• _Work required_
From the entries below, return only the lines starting at the one that contains "Ground Floor Courtyard" and ending at the one that contains "CLOSE WINDOWS & DOORS", exactly as they stand.
BEGIN
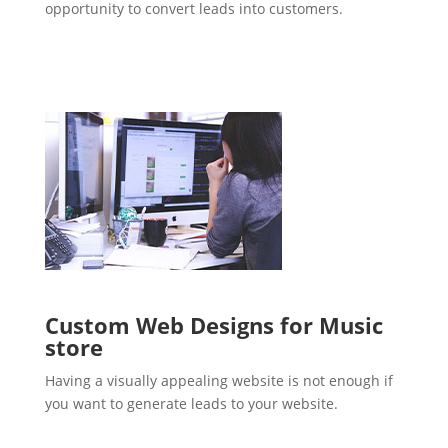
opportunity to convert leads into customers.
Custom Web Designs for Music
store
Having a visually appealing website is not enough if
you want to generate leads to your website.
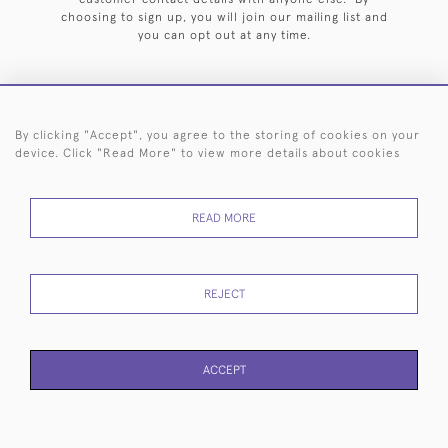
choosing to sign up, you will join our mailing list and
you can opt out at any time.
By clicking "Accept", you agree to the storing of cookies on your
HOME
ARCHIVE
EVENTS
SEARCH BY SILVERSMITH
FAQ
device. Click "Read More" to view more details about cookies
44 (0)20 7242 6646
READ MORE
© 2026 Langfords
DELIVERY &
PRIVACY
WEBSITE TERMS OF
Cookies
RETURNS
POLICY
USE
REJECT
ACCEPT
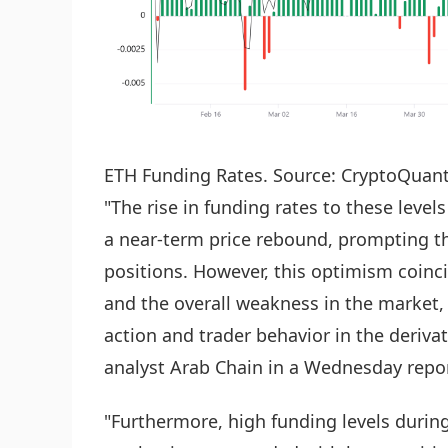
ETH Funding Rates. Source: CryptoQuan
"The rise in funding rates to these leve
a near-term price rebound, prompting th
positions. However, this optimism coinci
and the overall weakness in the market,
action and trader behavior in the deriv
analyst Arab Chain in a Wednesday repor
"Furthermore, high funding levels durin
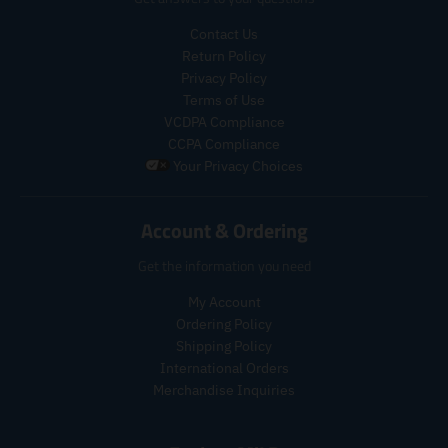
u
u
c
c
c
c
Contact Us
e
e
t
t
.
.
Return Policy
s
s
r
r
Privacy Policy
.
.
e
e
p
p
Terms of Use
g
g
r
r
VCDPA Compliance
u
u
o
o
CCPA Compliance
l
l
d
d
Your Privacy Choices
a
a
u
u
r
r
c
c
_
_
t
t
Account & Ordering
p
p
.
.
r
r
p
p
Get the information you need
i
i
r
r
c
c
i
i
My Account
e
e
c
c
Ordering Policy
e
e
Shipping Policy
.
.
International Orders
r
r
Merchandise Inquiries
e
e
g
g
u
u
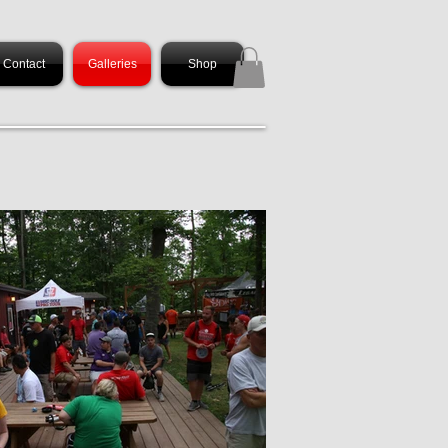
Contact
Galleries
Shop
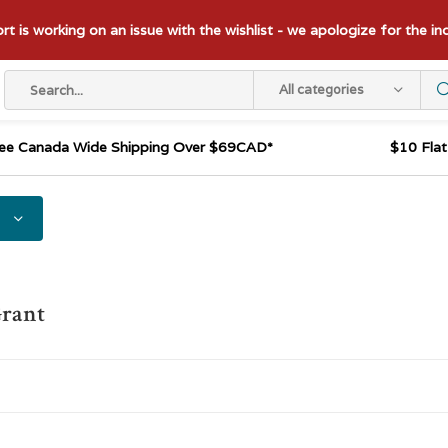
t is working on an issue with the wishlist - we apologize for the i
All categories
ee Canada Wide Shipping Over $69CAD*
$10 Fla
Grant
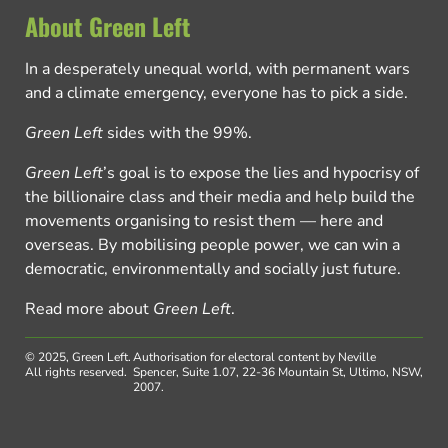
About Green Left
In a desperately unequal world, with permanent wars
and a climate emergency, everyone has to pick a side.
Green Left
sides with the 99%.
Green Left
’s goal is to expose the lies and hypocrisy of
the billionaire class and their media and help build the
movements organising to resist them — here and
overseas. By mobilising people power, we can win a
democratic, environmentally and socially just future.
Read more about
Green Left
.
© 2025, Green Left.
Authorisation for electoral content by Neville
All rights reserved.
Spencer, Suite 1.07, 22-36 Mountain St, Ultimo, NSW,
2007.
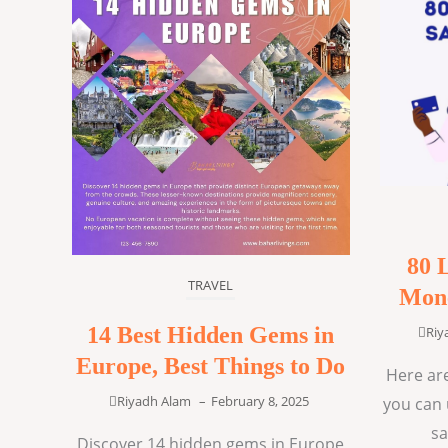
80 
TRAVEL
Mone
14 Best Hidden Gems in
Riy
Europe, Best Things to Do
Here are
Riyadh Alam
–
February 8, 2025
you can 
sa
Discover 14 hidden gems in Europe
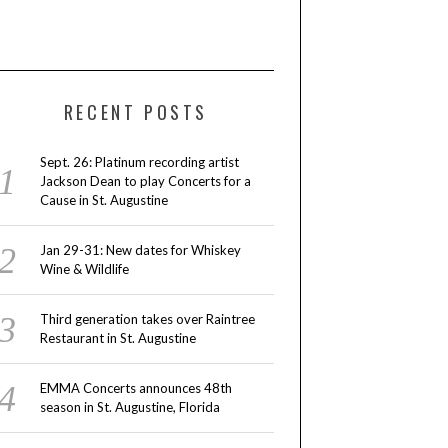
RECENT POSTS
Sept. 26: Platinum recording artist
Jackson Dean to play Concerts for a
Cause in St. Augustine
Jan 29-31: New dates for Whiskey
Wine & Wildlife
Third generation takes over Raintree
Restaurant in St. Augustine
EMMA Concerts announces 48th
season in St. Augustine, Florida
END
BEGIN
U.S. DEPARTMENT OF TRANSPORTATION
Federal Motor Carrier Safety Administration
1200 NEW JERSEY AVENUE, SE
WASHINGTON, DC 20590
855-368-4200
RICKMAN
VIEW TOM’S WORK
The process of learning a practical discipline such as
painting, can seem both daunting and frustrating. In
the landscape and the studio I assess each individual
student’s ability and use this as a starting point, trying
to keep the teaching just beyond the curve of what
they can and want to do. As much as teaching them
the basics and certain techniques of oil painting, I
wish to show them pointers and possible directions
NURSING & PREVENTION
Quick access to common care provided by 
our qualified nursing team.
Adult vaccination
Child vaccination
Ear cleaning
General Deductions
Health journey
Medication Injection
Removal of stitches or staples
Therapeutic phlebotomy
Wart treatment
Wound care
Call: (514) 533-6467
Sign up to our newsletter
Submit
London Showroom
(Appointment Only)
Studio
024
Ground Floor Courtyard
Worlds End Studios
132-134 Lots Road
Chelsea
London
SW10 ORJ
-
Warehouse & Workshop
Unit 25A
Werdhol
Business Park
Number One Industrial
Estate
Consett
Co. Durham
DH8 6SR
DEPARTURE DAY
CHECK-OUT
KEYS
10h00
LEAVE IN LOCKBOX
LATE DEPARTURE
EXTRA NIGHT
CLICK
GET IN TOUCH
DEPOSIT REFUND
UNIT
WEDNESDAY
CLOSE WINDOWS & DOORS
END
• _Task output_
Ground Floor Courtyard
Worlds End Studios
132-134 Lots Road
Chelsea
London
SW10 ORJ
-
Warehouse & Workshop
Unit 25A
Werdhol
Business Park
Number One Industrial
Estate
Consett
Co. Durham
DH8 6SR
DEPARTURE DAY
CHECK-OUT
KEYS
10h00
LEAVE IN LOCKBOX
LATE DEPARTURE
EXTRA NIGHT
CLICK
GET IN TOUCH
DEPOSIT REFUND
UNIT
WEDNESDAY
CLOSE WINDOWS & DOORS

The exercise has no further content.